On a brighter note, Miller makes one hell of a sex album. His drone out, raspy voice is the perfect match for the sultry lyrics that fill this album. The not safe for work track, “Skin,” captures Miller’s admiration for the divinity of the intimacy between two people.
“I open up your legs and go straight for your heart,” Miller raps, further impressing his idea that love is created through sex.
This track wonderfully captures intimacy through steamy lyrics with trippy beats to match. Miller is genius in his combination of beats to lyrics, pulling out emotions that can’t be created in silence.
Miller’s track, “We,” is another that will take you on a journey through feeling. The music travels through contrasting beachy tunes, to a steady drum beat, to celestial piano keys. This sound, combined with the feature of CeeLo Green’s angelic voice as a spiritual guide, creates a feeling similar to walking through the clouds.

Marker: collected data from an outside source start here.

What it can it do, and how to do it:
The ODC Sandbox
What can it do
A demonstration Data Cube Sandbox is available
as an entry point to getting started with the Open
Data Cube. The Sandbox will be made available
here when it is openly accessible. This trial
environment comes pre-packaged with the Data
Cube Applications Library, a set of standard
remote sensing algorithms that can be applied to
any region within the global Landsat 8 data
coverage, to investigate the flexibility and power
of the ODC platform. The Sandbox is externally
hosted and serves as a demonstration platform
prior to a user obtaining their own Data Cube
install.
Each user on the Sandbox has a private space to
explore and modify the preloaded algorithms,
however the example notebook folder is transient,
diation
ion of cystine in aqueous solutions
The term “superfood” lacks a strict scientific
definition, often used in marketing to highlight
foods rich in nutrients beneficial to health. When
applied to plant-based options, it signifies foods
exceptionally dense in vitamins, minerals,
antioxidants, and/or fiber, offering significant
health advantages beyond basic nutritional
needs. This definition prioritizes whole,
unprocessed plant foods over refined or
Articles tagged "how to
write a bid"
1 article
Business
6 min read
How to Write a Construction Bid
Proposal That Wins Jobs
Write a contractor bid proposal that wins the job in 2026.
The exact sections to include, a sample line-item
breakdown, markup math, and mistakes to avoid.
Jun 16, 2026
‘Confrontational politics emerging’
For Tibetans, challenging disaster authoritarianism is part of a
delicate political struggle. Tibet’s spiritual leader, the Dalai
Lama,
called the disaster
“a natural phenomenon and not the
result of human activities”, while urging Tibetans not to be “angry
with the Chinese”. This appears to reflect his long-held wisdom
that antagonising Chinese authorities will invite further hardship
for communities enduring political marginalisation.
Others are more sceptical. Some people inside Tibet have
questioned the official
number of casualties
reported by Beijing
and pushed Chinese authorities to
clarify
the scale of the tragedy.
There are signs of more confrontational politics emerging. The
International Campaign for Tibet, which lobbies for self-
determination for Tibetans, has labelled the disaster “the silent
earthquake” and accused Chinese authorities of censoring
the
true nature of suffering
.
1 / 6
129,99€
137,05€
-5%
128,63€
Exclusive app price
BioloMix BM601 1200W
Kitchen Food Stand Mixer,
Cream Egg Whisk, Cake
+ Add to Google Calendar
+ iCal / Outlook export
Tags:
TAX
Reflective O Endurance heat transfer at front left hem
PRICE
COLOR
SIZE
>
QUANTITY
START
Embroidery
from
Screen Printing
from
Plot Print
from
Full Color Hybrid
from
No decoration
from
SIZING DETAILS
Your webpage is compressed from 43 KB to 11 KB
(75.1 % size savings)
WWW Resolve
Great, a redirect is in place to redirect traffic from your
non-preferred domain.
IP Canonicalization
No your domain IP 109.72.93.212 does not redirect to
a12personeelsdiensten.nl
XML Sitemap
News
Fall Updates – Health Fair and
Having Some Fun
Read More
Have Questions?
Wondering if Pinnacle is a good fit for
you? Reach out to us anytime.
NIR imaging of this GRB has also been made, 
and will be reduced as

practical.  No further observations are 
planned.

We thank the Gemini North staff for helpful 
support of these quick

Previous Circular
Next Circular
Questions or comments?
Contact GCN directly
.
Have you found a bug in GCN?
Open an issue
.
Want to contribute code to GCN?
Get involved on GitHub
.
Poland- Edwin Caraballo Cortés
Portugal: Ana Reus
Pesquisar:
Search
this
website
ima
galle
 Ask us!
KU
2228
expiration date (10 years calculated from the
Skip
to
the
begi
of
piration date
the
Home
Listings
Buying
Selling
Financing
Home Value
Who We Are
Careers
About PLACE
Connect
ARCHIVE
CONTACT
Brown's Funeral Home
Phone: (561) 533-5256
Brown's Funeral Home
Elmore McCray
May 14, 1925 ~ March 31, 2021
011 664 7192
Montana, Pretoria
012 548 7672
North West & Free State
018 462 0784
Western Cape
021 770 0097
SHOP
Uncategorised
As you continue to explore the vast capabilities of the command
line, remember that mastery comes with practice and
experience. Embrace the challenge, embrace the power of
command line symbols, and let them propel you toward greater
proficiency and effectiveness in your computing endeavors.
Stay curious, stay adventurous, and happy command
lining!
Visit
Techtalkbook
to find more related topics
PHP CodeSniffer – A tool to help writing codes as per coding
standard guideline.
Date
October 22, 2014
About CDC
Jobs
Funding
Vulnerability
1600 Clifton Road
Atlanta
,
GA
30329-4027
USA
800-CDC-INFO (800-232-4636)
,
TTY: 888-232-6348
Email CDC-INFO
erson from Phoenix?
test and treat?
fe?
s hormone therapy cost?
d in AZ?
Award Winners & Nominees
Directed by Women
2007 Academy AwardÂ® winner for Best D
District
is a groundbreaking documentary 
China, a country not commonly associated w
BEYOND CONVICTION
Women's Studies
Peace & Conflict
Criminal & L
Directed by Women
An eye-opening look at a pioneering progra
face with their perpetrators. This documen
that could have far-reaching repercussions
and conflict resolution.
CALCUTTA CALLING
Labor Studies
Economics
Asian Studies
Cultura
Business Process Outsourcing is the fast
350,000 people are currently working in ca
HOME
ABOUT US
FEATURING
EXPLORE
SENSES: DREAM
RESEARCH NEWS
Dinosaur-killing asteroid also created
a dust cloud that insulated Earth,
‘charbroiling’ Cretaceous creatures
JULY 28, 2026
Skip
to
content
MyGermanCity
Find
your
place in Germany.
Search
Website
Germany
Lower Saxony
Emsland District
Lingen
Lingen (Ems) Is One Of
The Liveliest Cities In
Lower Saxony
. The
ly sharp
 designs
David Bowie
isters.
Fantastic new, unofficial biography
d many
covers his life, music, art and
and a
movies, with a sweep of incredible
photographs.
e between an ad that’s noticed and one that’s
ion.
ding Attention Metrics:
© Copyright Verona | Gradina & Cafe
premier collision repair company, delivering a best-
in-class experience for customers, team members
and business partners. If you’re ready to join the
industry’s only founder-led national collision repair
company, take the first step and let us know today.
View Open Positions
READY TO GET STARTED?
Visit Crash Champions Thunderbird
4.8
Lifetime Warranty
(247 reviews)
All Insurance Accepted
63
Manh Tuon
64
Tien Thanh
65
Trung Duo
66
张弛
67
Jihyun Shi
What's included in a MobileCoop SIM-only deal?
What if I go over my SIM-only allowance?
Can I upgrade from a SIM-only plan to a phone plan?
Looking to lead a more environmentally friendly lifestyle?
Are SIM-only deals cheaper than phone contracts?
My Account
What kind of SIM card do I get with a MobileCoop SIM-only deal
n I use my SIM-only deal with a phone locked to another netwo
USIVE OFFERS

“I can breathe I can breathe, so much better,” sung by Green, is the verse that sums up the effect of this song.
The theme of divine bedroom music stays strong in the trip that is “Planet God Damn.” This track lays down eccentric beats with the combination of artist Njomza’s seductive voice, making a dynamic creation that pleases and surprises the ears. This track creates the feeling of longing for closeness and affection. It wholly executes the relation between falling in love and an unearthly, paradisaical experience.
“We could lay up on the beach, you could feed me grapes,” raps Miller, composing the bliss of falling in love.
This track is also brilliant in that everyone wants to be told, “You just landed from the planet god damn.” What’s better than being referred to as beyond earthly, in the best way possible.
Miller ends the album in an almost perfect way, with another dope sex track featuring the brilliant Kendrick Lamar, titled, “God is fair, sexy, nasty.”
“Sexy, nasty, have no guideline, One day, four times, You don’t mind that I don’t care, Your divinity has turned me into a sinner, God is fair, And your beauty can even make hell have a winter.” Lamar describes sex in this verse as being intriguingly complicated. This verse alone is a masterful way to end the album.
The only downside to this otherwise killer ending track is the ending note from a grandmother type figure telling the love story of her and her husband. It fits the theme of Miller’s version of a love album, but the last thing you want to hear after listening to a song full of passionate lyrics is the love story of your grandparents. This was an interesting choice on Miller’s part, further setting him apart as the inventive artist that he is.